The Showcase, a six-storey tower at the Ring’s centre, presented a different set of conundrums. With just two weeks to come up with a viable design, REX worked with their structural engineers to specify a series of steel boxes that could be configured on site. “Once they showed up, we could work out how to put them together inside the building. It was a bit like a rubix cube,” says Prince-Ramus. This proved to be an exhaustive case of trial and error, with 200 interpretations produced before REX narrowed it down to a single model.
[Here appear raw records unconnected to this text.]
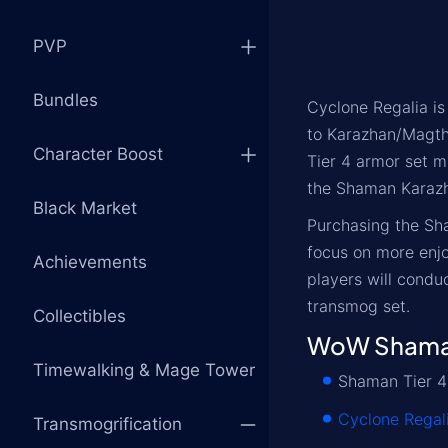
PVP
Bundles
Cyclone Regalia is
to Karazhan/Magthe
Character Boost
Tier 4 armor set m
the Shaman Karazha
Black Market
Purchasing the Sh
focus on more enjo
Achievements
players will condu
transmog set.
Collectibles
WoW Shaman
Timewalking & Mage Tower
Shaman Tier 4
Cyclone Regal
Transmogrification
“The boxes had to provide all the circulation, the elevators, the stairs, the connections between floors as well as to the Ring itself,” says Prince-Ramus. “And so in the end the design isn’t the one we thought was beautiful – it was the one that worked.” The canted steel boxes resemble a marble run when observed on the section plans, a dynamic obscured by the serene glass facade. The showcase is topped out in mirrored glass, a stylish flourish that the practice describes as a Saran wrap. Reflecting the fashion wing of the business (literally), REX decked out the interior corridors and ceilings with mirrors.
Devoid of architectural context, the Vakko building sits atop a hill on the Asian side of the Bosphorous. Surrounded by nothing of note, it’s a standalone building. Aesthetically, it may not be typically Turkish, but in construction terms it couldn’t be more so. “Designing and building side by side – you just couldn’t do this in the US,” says Prince-Ramus. “Turkey is going through its industrial revolution now, so there is still this artisan class. They have both the human technical skill and the technology.”
While these levels of technical ability may be reassuring, Prince-Ramus and colleagues were required to wing it on more than one occasion. For example, the glass was being attached to the building before REX had the results of the performance tests back. While many may blanche at the prospect, this was the only way Prince-Ramus could hit the schedule. “Everyone was taking a huge risk, but these people have a lifetime of dealing with each other and trust each other,” he says.
Similarly the Turkish approach to construction sites would leave most health and safety inspectors reaching for a stiff drink, and saw REX stretching laissez-faire to its zenith. “There was no project schedule. They (the workers) swarm the building like ants and if they destroy something while working, they just rebuild it.” While the building falls a little short of Western constructions standards it nevertheless raises the bar for Turkish architecture. With its roots in adversity, there was a lot riding on the success of the Vakko building. “Cem said to me that it couldn’t look like he was reacting to a bad thing [the forced move],” says Prince-Ramus. “I had to unveil something that made the bad thing disappear.” Mission accomplished.